SET EXERCISE:
Replace every "state / province" in these lines with "region", and leave everything else unchanged.

==== DATA

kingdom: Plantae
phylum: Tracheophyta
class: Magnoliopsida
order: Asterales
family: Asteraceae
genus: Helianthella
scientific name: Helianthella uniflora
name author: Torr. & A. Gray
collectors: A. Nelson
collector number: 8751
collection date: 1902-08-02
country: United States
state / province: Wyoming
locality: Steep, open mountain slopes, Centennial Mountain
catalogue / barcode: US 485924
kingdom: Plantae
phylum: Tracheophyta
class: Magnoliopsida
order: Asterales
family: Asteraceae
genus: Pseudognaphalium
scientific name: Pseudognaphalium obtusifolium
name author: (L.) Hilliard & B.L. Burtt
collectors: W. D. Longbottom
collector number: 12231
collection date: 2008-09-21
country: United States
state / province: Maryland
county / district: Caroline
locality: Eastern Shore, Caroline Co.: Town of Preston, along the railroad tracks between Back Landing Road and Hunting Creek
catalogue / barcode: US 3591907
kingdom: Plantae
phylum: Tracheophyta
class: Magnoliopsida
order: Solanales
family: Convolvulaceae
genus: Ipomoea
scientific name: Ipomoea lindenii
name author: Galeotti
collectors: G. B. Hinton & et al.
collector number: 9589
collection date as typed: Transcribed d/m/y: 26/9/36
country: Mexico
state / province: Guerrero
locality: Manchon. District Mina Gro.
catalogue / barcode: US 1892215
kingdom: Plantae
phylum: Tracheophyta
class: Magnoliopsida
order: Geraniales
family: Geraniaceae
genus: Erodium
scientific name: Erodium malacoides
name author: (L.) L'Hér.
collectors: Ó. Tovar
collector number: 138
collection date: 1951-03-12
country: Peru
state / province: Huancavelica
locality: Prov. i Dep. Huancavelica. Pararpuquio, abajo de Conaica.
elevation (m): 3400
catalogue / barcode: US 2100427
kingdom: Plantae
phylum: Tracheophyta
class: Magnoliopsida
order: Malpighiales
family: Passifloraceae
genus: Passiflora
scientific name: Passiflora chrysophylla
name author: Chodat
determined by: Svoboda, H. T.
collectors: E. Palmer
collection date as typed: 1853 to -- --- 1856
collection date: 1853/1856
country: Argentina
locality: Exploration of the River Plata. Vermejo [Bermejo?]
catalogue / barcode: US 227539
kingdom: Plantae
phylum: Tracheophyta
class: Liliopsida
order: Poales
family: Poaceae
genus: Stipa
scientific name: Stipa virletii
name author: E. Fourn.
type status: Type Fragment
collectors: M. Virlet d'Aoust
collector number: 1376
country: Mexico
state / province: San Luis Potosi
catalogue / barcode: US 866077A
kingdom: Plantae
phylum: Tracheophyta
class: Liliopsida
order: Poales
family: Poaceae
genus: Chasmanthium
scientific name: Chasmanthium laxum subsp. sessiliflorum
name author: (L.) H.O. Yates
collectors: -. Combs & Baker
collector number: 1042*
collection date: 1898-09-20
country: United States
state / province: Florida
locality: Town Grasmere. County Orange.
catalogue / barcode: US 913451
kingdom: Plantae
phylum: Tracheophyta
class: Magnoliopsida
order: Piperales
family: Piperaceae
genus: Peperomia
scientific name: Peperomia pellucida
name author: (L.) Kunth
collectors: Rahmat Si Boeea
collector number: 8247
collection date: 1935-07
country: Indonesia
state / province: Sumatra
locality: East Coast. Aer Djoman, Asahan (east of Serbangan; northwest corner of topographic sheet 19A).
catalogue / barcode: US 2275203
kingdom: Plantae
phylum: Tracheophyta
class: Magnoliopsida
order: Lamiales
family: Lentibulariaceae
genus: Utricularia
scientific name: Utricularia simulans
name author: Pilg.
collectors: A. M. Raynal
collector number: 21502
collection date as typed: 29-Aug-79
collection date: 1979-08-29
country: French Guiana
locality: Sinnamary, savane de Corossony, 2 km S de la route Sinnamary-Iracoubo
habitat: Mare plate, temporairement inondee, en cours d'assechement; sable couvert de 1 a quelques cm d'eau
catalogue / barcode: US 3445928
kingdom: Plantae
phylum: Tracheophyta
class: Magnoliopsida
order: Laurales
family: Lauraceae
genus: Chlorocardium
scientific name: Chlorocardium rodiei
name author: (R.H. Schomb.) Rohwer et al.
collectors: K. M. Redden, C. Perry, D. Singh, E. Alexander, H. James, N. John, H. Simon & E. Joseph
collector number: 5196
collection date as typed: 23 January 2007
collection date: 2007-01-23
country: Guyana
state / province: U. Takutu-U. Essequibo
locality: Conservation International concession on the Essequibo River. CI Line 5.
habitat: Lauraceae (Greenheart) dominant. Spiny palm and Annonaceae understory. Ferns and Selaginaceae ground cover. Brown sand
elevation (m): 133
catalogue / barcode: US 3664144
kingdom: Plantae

========

RESPONSE TO THE TASK:
kingdom: Plantae
phylum: Tracheophyta
class: Magnoliopsida
order: Asterales
family: Asteraceae
genus: Helianthella
scientific name: Helianthella uniflora
name author: Torr. & A. Gray
collectors: A. Nelson
collector number: 8751
collection date: 1902-08-02
country: United States
region: Wyoming
locality: Steep, open mountain slopes, Centennial Mountain
catalogue / barcode: US 485924
kingdom: Plantae
phylum: Tracheophyta
class: Magnoliopsida
order: Asterales
family: Asteraceae
genus: Pseudognaphalium
scientific name: Pseudognaphalium obtusifolium
name author: (L.) Hilliard & B.L. Burtt
collectors: W. D. Longbottom
collector number: 12231
collection date: 2008-09-21
country: United States
region: Maryland
county / district: Caroline
locality: Eastern Shore, Caroline Co.: Town of Preston, along the railroad tracks between Back Landing Road and Hunting Creek
catalogue / barcode: US 3591907
kingdom: Plantae
phylum: Tracheophyta
class: Magnoliopsida
order: Solanales
family: Convolvulaceae
genus: Ipomoea
scientific name: Ipomoea lindenii
name author: Galeotti
collectors: G. B. Hinton & et al.
collector number: 9589
collection date as typed: Transcribed d/m/y: 26/9/36
country: Mexico
region: Guerrero
locality: Manchon. District Mina Gro.
catalogue / barcode: US 1892215
kingdom: Plantae
phylum: Tracheophyta
class: Magnoliopsida
order: Geraniales
family: Geraniaceae
genus: Erodium
scientific name: Erodium malacoides
name author: (L.) L'Hér.
collectors: Ó. Tovar
collector number: 138
collection date: 1951-03-12
country: Peru
region: Huancavelica
locality: Prov. i Dep. Huancavelica. Pararpuquio, abajo de Conaica.
elevation (m): 3400
catalogue / barcode: US 2100427
kingdom: Plantae
phylum: Tracheophyta
class: Magnoliopsida
order: Malpighiales
family: Passifloraceae
genus: Passiflora
scientific name: Passiflora chrysophylla
name author: Chodat
determined by: Svoboda, H. T.
collectors: E. Palmer
collection date as typed: 1853 to -- --- 1856
collection date: 1853/1856
country: Argentina
locality: Exploration of the River Plata. Vermejo [Bermejo?]
catalogue / barcode: US 227539
kingdom: Plantae
phylum: Tracheophyta
class: Liliopsida
order: Poales
family: Poaceae
genus: Stipa
scientific name: Stipa virletii
name author: E. Fourn.
type status: Type Fragment
collectors: M. Virlet d'Aoust
collector number: 1376
country: Mexico
region: San Luis Potosi
catalogue / barcode: US 866077A
kingdom: Plantae
phylum: Tracheophyta
class: Liliopsida
order: Poales
family: Poaceae
genus: Chasmanthium
scientific name: Chasmanthium laxum subsp. sessiliflorum
name author: (L.) H.O. Yates
collectors: -. Combs & Baker
collector number: 1042*
collection date: 1898-09-20
country: United States
region: Florida
locality: Town Grasmere. County Orange.
catalogue / barcode: US 913451
kingdom: Plantae
phylum: Tracheophyta
class: Magnoliopsida
order: Piperales
family: Piperaceae
genus: Peperomia
scientific name: Peperomia pellucida
name author: (L.) Kunth
collectors: Rahmat Si Boeea
collector number: 8247
collection date: 1935-07
country: Indonesia
region: Sumatra
locality: East Coast. Aer Djoman, Asahan (east of Serbangan; northwest corner of topographic sheet 19A).
catalogue / barcode: US 2275203
kingdom: Plantae
phylum: Tracheophyta
class: Magnoliopsida
order: Lamiales
family: Lentibulariaceae
genus: Utricularia
scientific name: Utricularia simulans
name author: Pilg.
collectors: A. M. Raynal
collector number: 21502
collection date as typed: 29-Aug-79
collection date: 1979-08-29
country: French Guiana
locality: Sinnamary, savane de Corossony, 2 km S de la route Sinnamary-Iracoubo
habitat: Mare plate, temporairement inondee, en cours d'assechement; sable couvert de 1 a quelques cm d'eau
catalogue / barcode: US 3445928
kingdom: Plantae
phylum: Tracheophyta
class: Magnoliopsida
order: Laurales
family: Lauraceae
genus: Chlorocardium
scientific name: Chlorocardium rodiei
name author: (R.H. Schomb.) Rohwer et al.
collectors: K. M. Redden, C. Perry, D. Singh, E. Alexander, H. James, N. John, H. Simon & E. Joseph
collector number: 5196
collection date as typed: 23 January 2007
collection date: 2007-01-23
country: Guyana
region: U. Takutu-U. Essequibo
locality: Conservation International concession on the Essequibo River. CI Line 5.
habitat: Lauraceae (Greenheart) dominant. Spiny palm and Annonaceae understory. Ferns and Selaginaceae ground cover. Brown sand
elevation (m): 133
catalogue / barcode: US 3664144
kingdom: Plantae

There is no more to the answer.